Data Independence
Suppose you were carrying out a telephone-based survey whose aim is to sample likely voting behavior for an up-coming election. Using an auto-dialing system, you are connected to successive random telephone numbers for land-lines in a particular geographical district. Once you make contact, you ask the survey participants: (1) whether they are eligible and likely to vote in the election, and (2) which candidate they are likely to vote for. You find that most telephone calls are unsuccessful: either no one answers, or the person is unwilling to participate. You are pleased whenever you encounter a cooperative respondent. As you complete your conversation with one person, you hear another voice in the background—it is the respondent’s husband. Eager to recruit another participant, you ask whether it would be possible to speak with the person’s spouse. They agree, and so you are able to collected data from two people rather than just one.
Saavy researchers discourage this sort of behavior. People who live together share many things in common—including attitudes. For married couples, both spouses are likely to share similar political views. Collecting data from two people who live together is much less useful than collecting data from two unrelated people. When collecting data this way, the results will appear more uniform than would occur in a proper representative sample. The data collected from 50 couples is less representative than the data collected from 100 independent people.

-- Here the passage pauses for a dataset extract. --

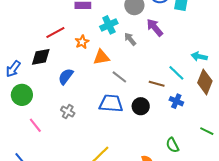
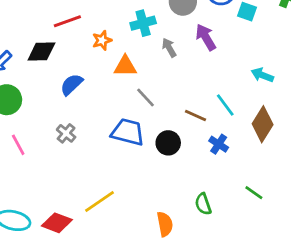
cyan arrow: (199, 56) -> (262, 75), moved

All statistical methods used in empirical research assume “independent data.” That is, the analysis methods presume that each datum was collected in a way that avoids undue similarity.
Suppose we asked someone to judge the degree of “expressiveness” in several recorded performances of the same work. If we collected all of our data from a single judge, then our measure of “expressiveness” would really be “Alice’s idea of expressiveness” or “Adam’s idea of expressiveness” rather than “expressiveness.” We may need to recruit many judges in order to increase the representativeness of “expressiveness” judgments. This is the reason why most experiments involve multiple participants rather than relying on a single person.
Now consider the musical stimuli created for such an experiment. Suppose we recruited a single flute player (“Jean-Pierre”), and instructed him to play several renditions with differing degrees of musical expressiveness. Once again, the musical results might be limited. Instead of judging “expressiveness”, our participants would really be judging “expressiveness as produced by Jean-Pierre.”
Now suppose that we recruited many performers, and many listeners and had the listeners judge the degree of expressiveness of different recorded performances of a passage by Hindemith. Once again, we may have a problem. The problem is that “expressiveness” may pertain to how performers interpret Hindemith, or interpret a particular musical passage by Hindemith. If our goal is to understand “expressiveness” in general, then we ought to broaden our stimuli to include different passages by different composers.
In each of these cases, the question is how representative of the population is our sample? How representative of composer’s expressiveness is Hindemith? How representative of performer’s expressiveness is Jean-Pierre? How representative of expressive judges are Alice and Adam?
In the ideal world, we would aim to have truly independent data by having each listener judge just one recording, and have each recording performed by a different performer using a different musical instrument playing a unique musical passage written by different composers from different periods and nations. Rather than having 1 person judge 100 stimuli, it would be better to have 100 people judge our stimuli. And rather than repeating the same 100 stimuli for each participant, it would be better for each participant to hear entirely novel stimuli.
In actual practice, researchers routinely violate the “data independence” ideal by having participants respond to more than one stimulus, having only a handful of judges evaluate something, or using the same stimuli for all participants. However, it is important to recognize that this is merely a matter of convenience. Having made the effort to participate in an experiment, most participants would think it silly to make just a single judgment.
Whenever collecting data, ask yourself: What possible connections exist between this datum and the other data I’m collecting? In what ways do the data have similar origins that reduce the data independence? What practical steps might I take that would increase the data independence? Try to avoid data that clump together because of similar origins. If we think of clumped data as “sticky,” our slogan can be phrased as follows:
Slogan: Avoid sticky data.
Auditions and Music Adjudications
Incidentally, the idea of data indepence has repercussions for doing music auditions and music adjudication. Most music schools conduct auditions and juries intended to evaluate the performance skills of different musicians. Rather than rely on a single judge, it is common to creat a two- or three-member panel. If music examiners are permitted to talk with each other before assigning their grades, then the independence of their judgments will be reduced. Suppose for example, that the three judges mentally judge a performer as roughly A-, B, and C+ respectively. In conversing among themselves, the person who speaks first will have the greatest impact on the final assessment. For example, if the first judge says “That was pretty good.” The second judge might already be thinking that their B could be revised to B+, and the third judge might be thinking that a B- or B might be appropriate. Conversely, if the third judge speaks first “I think there are some issues here …” the other two judges may mentally begin to down-grade their initial mental assessments.
Nearly every institution allows adjudicators to talk among themselves before assigning their grades. So instead of the three original grades: A-, B, and C+, the grades might be A-, B+ and B (if the first judge speaks first) or B, B- and C+ (if the third judge speaks first). Institutions often encourage conversation among the adjudicators because it makes the process look consistent. If a student were to receive a report giving A-, B, and C+, then the student is likely to think the assessments are invalid—and the judges are likely to feel some embarrassment. At many institutions, judges informally collude to avoid differences of more than a single point, so a performer might receive B, B, and B-. In fact, the process really is highly variable. But this variability is masked by collusion. Note that if the assessment process were highly reliable, then only one judge would be necessary.
Notice that the simple act of talking makes the data “sticky.” A person’s judgment is no longer just “their judgment;” it is influenced by the other judges. As a consequence, it is a mistake to view the three grades as being produced by three independent judges. Later, we will learn that statisticians refer to data independence as degrees of freedom (abbreviated df). Colluding reduces the degrees of freedom, with the consequence of increasing the likelihood of making both Type I and Type II errors.